*注意: 作品の結末を豪快にネタバレしています。

オススメ度 ★
あらすじ
暗くて地味でいじめられっ子だった自分を変えるべく、寮制の学校に入学した女子高生の赤羽由宇(小松菜奈)。
しかし寮に入った彼女を待っていたのは、「黒悪魔」と周囲から恐れられているSっ気満載の黒崎晴人(中島健人)による洗礼。
とあるアクシデントから、副寮長である彼の髪の毛を切ってしまった由宇は、黒崎くんから罰として初キスを奪われただけでなく、「絶対服従」の主従関係を迫られてしまうこととなったのだ。
そんな黒崎くんの親友は、誰にでも優しく甘いマスクを持ち、学校全体の女子から絶大な人気を誇る「白王子」こと白河タクミ(千葉雄大)。
優しい彼は、今まで恋愛経験のなかった由宇の「擬似彼氏」になってくれたのだった。
そんな正反対のイケメン2人に迫られて心が揺れる由宇だったが、ある日、黒崎くんと白河くん、そしてクラスメートの男の子と一緒に行った遊園地で、由宇の運命を揺るがす大事件が起きる...

感想
やぁ~、イケメンは正義だよねぇ~!
これは、この映画をおっさん一人で観に行った私の後ろで、小さな声でキャーキャー言いながら悶えていた女子2人が上映終了後に言っていた言葉です。
男性諸君、これこそが真実ですよ。
「見た目なんて関係ないぜ!」って言うじゃないですか? いやいや、やっぱりね、世の中見た目が大事でござんすよ。特にやたらとカッコつけたがる男はね!!
ドS男子と王子のように優しい男子の間で揺れる女子高生の恋愛模様を描いた「黒崎くんの言いなりになんてならない」は、この世の女子の理想と妄想がびっちり詰まった(はずの)、2016年最大のイケメン賛歌に仕上がっています。

· · · ·

### 課題の目的
映画『黒崎くんの言いなりになんてならない』を評したレビューの最後の文に続けて、その先を書き継ぎなさい。

· · · ·

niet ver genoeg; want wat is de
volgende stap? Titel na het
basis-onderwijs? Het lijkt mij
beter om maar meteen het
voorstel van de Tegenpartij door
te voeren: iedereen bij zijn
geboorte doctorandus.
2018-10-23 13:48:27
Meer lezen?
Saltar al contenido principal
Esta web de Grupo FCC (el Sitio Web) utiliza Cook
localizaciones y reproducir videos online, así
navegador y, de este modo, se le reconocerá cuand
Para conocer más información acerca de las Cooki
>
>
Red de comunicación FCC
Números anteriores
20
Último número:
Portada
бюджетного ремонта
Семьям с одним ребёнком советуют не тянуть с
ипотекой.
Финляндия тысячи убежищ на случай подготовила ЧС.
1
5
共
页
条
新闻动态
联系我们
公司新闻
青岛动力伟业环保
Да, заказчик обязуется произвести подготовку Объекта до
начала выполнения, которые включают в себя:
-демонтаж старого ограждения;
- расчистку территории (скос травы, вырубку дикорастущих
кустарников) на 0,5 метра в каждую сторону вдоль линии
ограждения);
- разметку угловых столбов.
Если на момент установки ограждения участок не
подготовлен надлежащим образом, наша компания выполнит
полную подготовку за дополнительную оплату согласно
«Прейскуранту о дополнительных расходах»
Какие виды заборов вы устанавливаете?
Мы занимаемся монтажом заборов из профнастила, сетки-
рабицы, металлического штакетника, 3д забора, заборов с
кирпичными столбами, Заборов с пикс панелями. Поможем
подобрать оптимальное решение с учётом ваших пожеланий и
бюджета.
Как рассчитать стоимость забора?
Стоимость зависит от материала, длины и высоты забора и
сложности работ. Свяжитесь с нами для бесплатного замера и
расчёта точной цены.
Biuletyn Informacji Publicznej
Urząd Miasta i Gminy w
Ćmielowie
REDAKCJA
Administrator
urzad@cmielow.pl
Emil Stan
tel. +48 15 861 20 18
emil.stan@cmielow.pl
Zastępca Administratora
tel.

· · · ·

### 解答例
まず先に言っておきますと、この映画は先日2夜限定で放送されたテレビドラマ版の続きです。
そのためドラマ版を見ていないと、「えっなにこれ初耳なんだけど!?」「唐突すぎねーか!?」とツッコミたくなるシーンも多数出てきますがご安心を。その辺りが今作を楽しむ上で邪魔になることは全くありませんので。
それでも気になる方は、YouTubeで「黒崎くんの言いなりになんてならない ドラマ」で検索だ! (フル動画上がってます。)
それどころか、冒頭では自然に...いやすみません、そんなに自然ではないですが、物語の中に組み込まれた形であらすじを教えてくれるんです。とっても親切ですね!
「私はどん底から抜け出したんだ。」
開幕早々、今作の主人公でヒロインの赤羽由宇(小松菜奈)は語ります。
もともと地味でいじめられっ子だった彼女は、寮制の高校に転入してきたことをきっかけに、いわゆる「高校デビュー」を果たそうと気合を入れていたのです。
ところが次の瞬間、信じられないことが起こります。
登校中、後ろから「おい」と彼女を呼び止める声がするので振り返ってみると、そこには黒髪のイケメンが。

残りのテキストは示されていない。